AMZY is a straightforward options-income fund: hold Amazon stock, sell out-of-the-money monthly call options, distribute the premiums. The fund’s objective is to generate a steady income stream from the sale of those calls while maintaining a long equity position in Amazon. For shareholders, it offers a way to collect income from a position they already want to hold—or to add income to exposure they believe in but do not expect to soar in the next month.

The mechanics differ little from other covered-call strategies on Amazon: YieldMax purchases and holds shares, then enters into a call-writing arrangement by which it systematically sells calls at a strike price slightly above the current stock price. The buyer pays a premium, which is the fund’s primary source of return. If Amazon trades below the strike at expiration, the call expires worthless, YieldMax keeps the premium, and new calls are sold for the next month. If Amazon moves above the strike, the shares are called away at the strike price, and the fund receives the strike proceeds plus all the premiums collected to date.

The core trade-off is upside capped at the strike price. In a month where Amazon rises sharply, AMZY holders do not participate above the strike, while owners of Amazon directly capture the full move. Over time, this cap matters most in strong bull markets. In flat or sideways markets, or in down months, the consistent income from selling calls often outperforms the volatility drag, and the capped nature is a non-factor because the stock never threatened to move above the strike anyway.

YieldMax selects strikes based on a formula that targets a certain probability of assignment or a target income level. Monthly options on Amazon tend to carry richer premiums than longer-dated options because they are more sensitive to near-term volatility and sentiment. The fund likely chooses strikes that are slightly out-of-the-money—perhaps 3–5% above the current price at the start of the month—to balance premium income against the risk of shares being called away.

Distributions typically arrive monthly. The yield is advertised prominently because that is the main draw for investors: predictable monthly cash payments. The actual yield depends on implied volatility, which fluctuates. When volatility spikes (during market stress or earnings-driven swings), option premiums widen, so new calls sold during high-volatility windows carry richer premiums. Conversely, when volatility contracts, premiums shrink, and distributions may dip. A fund with a 6% annualized yield is not guaranteeing 0.5% per month; monthly payouts will vary.

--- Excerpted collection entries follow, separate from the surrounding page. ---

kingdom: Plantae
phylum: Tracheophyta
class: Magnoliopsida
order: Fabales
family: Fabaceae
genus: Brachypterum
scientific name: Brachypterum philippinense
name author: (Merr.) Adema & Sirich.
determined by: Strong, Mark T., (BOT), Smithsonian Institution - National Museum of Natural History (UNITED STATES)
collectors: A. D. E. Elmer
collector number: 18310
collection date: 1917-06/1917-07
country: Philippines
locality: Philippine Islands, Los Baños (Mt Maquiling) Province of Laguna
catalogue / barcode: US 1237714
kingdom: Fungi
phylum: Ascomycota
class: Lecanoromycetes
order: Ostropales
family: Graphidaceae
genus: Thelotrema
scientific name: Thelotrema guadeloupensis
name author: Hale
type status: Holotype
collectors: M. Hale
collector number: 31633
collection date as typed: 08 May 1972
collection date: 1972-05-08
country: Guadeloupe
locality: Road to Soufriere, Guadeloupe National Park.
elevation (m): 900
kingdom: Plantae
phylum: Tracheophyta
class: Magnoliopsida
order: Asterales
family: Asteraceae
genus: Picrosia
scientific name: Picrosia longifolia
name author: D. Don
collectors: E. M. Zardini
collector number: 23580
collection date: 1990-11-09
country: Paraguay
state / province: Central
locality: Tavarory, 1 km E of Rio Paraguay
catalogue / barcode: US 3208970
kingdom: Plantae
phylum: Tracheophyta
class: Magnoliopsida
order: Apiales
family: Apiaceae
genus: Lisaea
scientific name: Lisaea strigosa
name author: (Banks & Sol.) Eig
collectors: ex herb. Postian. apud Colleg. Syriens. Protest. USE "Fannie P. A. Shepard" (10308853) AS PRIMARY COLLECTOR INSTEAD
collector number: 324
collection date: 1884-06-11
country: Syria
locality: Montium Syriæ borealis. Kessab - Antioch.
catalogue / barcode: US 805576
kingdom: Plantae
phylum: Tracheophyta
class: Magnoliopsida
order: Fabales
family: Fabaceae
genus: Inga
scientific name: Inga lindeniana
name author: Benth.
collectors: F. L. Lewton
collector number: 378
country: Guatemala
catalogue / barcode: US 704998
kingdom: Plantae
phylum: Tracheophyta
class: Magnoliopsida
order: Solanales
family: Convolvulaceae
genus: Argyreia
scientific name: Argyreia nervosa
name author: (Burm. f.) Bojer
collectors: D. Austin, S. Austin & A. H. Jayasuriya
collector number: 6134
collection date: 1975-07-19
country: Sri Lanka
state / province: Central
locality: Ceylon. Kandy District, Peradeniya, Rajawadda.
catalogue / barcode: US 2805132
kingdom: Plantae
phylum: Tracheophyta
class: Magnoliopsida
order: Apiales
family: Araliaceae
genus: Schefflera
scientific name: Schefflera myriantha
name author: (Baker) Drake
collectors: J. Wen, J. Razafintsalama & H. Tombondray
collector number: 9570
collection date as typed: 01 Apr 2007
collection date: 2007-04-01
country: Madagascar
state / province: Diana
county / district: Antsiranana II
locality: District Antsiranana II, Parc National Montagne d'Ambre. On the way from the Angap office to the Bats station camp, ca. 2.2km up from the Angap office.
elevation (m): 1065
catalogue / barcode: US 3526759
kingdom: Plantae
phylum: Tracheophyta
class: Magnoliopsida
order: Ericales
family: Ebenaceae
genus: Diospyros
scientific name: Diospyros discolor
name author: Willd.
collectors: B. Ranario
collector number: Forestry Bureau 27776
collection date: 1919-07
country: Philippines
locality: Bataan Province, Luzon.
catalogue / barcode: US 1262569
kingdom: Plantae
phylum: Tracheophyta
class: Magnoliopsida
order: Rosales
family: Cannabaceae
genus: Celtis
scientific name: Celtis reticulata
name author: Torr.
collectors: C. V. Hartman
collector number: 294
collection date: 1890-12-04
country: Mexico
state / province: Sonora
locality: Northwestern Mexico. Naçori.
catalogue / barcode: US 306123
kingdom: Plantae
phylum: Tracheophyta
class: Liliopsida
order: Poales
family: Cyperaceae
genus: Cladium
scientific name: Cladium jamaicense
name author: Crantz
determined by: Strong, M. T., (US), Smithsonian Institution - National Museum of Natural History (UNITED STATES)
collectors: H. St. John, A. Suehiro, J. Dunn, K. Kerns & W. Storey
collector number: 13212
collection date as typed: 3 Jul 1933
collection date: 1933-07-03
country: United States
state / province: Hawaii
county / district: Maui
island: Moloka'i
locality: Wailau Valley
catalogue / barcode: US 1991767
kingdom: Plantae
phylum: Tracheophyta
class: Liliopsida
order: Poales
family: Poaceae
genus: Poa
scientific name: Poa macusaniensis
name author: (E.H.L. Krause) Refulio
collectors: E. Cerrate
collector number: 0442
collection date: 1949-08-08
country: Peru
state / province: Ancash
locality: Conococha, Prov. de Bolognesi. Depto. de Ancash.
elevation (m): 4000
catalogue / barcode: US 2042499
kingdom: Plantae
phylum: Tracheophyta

Expenses are moderate to moderately high. The fund must actively manage the call-writing program, monitor expirations, handle reinvestment of capital if shares are called away, and pay trading costs. The prospectus lists the current expense ratio. Historical distribution data is available in fact sheets and on financial websites, showing the trailing 12-month yield and the range of monthly payments over the period.

For evaluation, compare AMZY’s total return—capital appreciation plus distributions—against owning Amazon outright over meaningful time periods (one year, three years). In strong bull phases, the direct holder typically wins because AMZY capped upside. In flat or weakly bullish phases, AMZY’s income advantage sometimes offsets the cap. The prospectus, fact sheet, and recent distribution history are the core materials. A reader should also assess whether the current cap level (strike price relative to current stock price) feels tight or loose—a tight cap means assignment risk is real and the fund is betting Amazon will be range-bound; a loose cap means the income advantage dominates because assignment is far away.